*** RECORDS SUPPLIED Section Begins ***
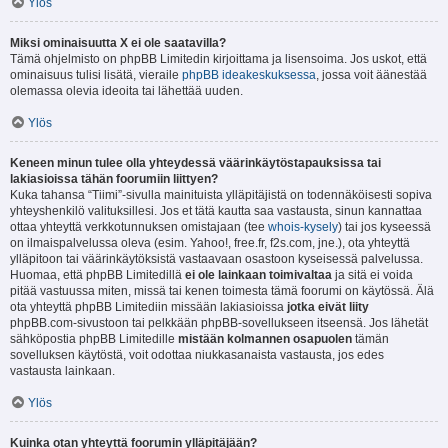
Ylös
Miksi ominaisuutta X ei ole saatavilla?
Tämä ohjelmisto on phpBB Limitedin kirjoittama ja lisensoima. Jos uskot, että
ominaisuus tulisi lisätä, vieraile
phpBB ideakeskuksessa
, jossa voit äänestää
olemassa olevia ideoita tai lähettää uuden.
Ylös
Keneen minun tulee olla yhteydessä väärinkäytöstapauksissa tai
lakiasioissa tähän foorumiin liittyen?
Kuka tahansa “Tiimi”-sivulla mainituista ylläpitäjistä on todennäköisesti sopiva
yhteyshenkilö valituksillesi. Jos et tätä kautta saa vastausta, sinun kannattaa
ottaa yhteyttä verkkotunnuksen omistajaan (tee
whois-kysely
) tai jos kyseessä
on ilmaispalvelussa oleva (esim. Yahoo!, free.fr, f2s.com, jne.), ota yhteyttä
ylläpitoon tai väärinkäytöksistä vastaavaan osastoon kyseisessä palvelussa.
Huomaa, että phpBB Limitedillä
ei ole lainkaan toimivaltaa
ja sitä ei voida
pitää vastuussa miten, missä tai kenen toimesta tämä foorumi on käytössä. Älä
ota yhteyttä phpBB Limitediin missään lakiasioissa
jotka eivät liity
phpBB.com-sivustoon tai pelkkään phpBB-sovellukseen itseensä. Jos lähetät
sähköpostia phpBB Limitedille
mistään kolmannen osapuolen
tämän
sovelluksen käytöstä, voit odottaa niukkasanaista vastausta, jos edes
vastausta lainkaan.
Ylös
Kuinka otan yhteyttä foorumin ylläpitäjään?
*** RECORDS SUPPLIED Section Ends ***
• _REQUIRED ACTION_:
Skip the pictures and give the entries above again word for word.

• _FINISHED EXERCISE_:
Ylös
Miksi ominaisuutta X ei ole saatavilla?
Tämä ohjelmisto on phpBB Limitedin kirjoittama ja lisensoima. Jos uskot, että
ominaisuus tulisi lisätä, vieraile
phpBB ideakeskuksessa
, jossa voit äänestää
olemassa olevia ideoita tai lähettää uuden.
Ylös
Keneen minun tulee olla yhteydessä väärinkäytöstapauksissa tai
lakiasioissa tähän foorumiin liittyen?
Kuka tahansa “Tiimi”-sivulla mainituista ylläpitäjistä on todennäköisesti sopiva
yhteyshenkilö valituksillesi. Jos et tätä kautta saa vastausta, sinun kannattaa
ottaa yhteyttä verkkotunnuksen omistajaan (tee
whois-kysely
) tai jos kyseessä
on ilmaispalvelussa oleva (esim. Yahoo!, free.fr, f2s.com, jne.), ota yhteyttä
ylläpitoon tai väärinkäytöksistä vastaavaan osastoon kyseisessä palvelussa.
Huomaa, että phpBB Limitedillä
ei ole lainkaan toimivaltaa
ja sitä ei voida
pitää vastuussa miten, missä tai kenen toimesta tämä foorumi on käytössä. Älä
ota yhteyttä phpBB Limitediin missään lakiasioissa
jotka eivät liity
phpBB.com-sivustoon tai pelkkään phpBB-sovellukseen itseensä. Jos lähetät
sähköpostia phpBB Limitedille
mistään kolmannen osapuolen
tämän
sovelluksen käytöstä, voit odottaa niukkasanaista vastausta, jos edes
vastausta lainkaan.
Ylös
Kuinka otan yhteyttä foorumin ylläpitäjään?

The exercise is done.